Tasks ::
**1.** In the passage about the Muppets and Puppet Up, who debuted the improv comedy show called Puppet Up?
**2.** List every result the passage about the Muppets and Puppet Up credits to Brian Henson for revealing the inner workings of a puppet production.
**3.** Resume the passage about the Muppets and Puppet Up, picking up right after its final sentence.

Passage to read ::
++++++++++++++++++++
Good content doesn’t happen on a hook magically, it starts with one. Spend less time creating commodity content and develop a content hook that’s unique. A great hook is easy to build around and it’s what people identify with.
Lesson #4 – Finding Value in the Inner Workings of Your Organization
You don’t have to spend more than half an hour on a set with the Muppets to realize that some of the funniest stuff happens below the characters – with the Muppeteers. They react to what happens on camera or adlib adult-oriented jokes when a take goes awry. The funny thing is that a Muppet can get away with things a human could never say or do. Long after I left The Jim Henson Company, Brian Henson debuted an improv comedy show called Puppet Up. Billed as two shows in one, the live comedy act featured two big screens where you could watch the Muppet comedy as if it was a television show. Or you could watch the muppeteers in action as the comedy unfolded. Puppet Up is hilarious, R-rated, adult comedy and it works. By revealing the inner workings of a puppet production, Brian Henson attracted a new audience, won comedy festivals around the world and is on tour today with Puppet Up.
++++++++++++++++++++
(Extracted records)
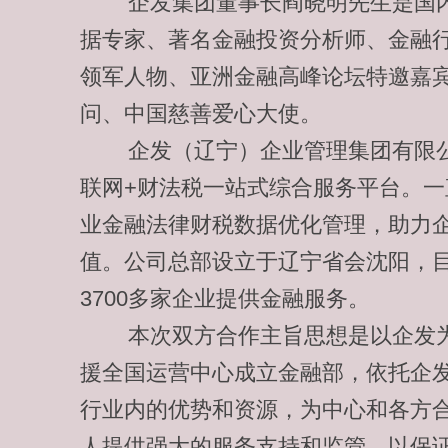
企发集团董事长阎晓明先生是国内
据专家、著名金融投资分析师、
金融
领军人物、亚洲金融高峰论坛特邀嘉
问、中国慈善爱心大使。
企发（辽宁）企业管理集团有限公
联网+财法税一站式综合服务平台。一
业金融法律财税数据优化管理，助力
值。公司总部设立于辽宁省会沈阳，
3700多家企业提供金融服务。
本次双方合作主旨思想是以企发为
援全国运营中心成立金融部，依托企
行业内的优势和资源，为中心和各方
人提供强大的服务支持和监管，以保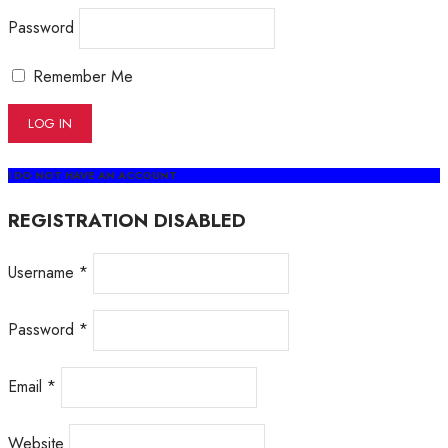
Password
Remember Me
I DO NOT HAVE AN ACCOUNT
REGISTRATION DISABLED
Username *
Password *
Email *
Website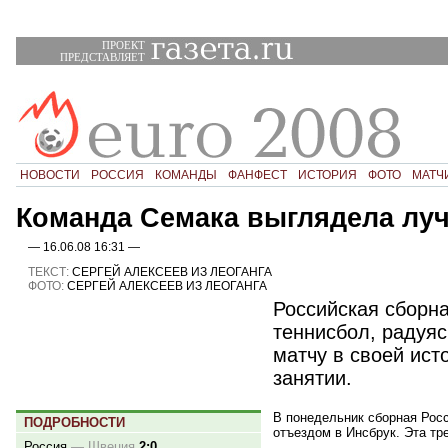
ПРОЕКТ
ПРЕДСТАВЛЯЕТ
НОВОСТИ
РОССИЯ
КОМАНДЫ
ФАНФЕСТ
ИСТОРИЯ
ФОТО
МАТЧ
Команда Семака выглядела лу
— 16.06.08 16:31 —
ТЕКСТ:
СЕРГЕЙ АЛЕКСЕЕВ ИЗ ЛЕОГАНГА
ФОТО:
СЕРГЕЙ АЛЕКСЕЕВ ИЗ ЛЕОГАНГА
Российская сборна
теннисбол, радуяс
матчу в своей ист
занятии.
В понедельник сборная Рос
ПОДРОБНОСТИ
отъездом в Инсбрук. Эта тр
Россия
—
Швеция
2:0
++++++++++++++++++++
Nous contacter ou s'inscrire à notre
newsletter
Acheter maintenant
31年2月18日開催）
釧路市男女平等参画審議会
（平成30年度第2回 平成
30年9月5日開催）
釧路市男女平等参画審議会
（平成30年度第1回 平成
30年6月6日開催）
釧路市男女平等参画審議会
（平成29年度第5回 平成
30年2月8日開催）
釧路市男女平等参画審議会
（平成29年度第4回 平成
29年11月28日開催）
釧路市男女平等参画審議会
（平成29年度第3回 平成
++++++++++++++++++++
Responses by item number ::
**1.** Brian Henson

**2.**
- He attracted a new audience.
- He won comedy festivals around the world.
- He is on tour today with Puppet Up.

**3.**
As content creators in a new media world, it’s time we looked for the content buried deep within the inner workings of our organizations… it’s there, and if you look hard enough you may just find that you have two shows in one.
By the way, Puppet Up is now called Stuffed and Unstrung and is on tour today.
Some of the greatest creative minds
I only spent two years at The Jim Henson company, but I learned a lot about brand building, marketing and content creation from some of the greatest creative minds in the world. Don SaLeen taught me to remain focused (even if it meant being cross-eyed) if I wanted to build a brand. Jim Henson taught me to constantly monitor what the customer consumes. Frank Oz taught me to create a hook first and build content around it. And Jim’s son, Brian Henson taught me that if you look hard enough you’ll always find two shows in one.
I’m Drew Davis and this is just some of what I learned about Marketing at the Jim Henson Company.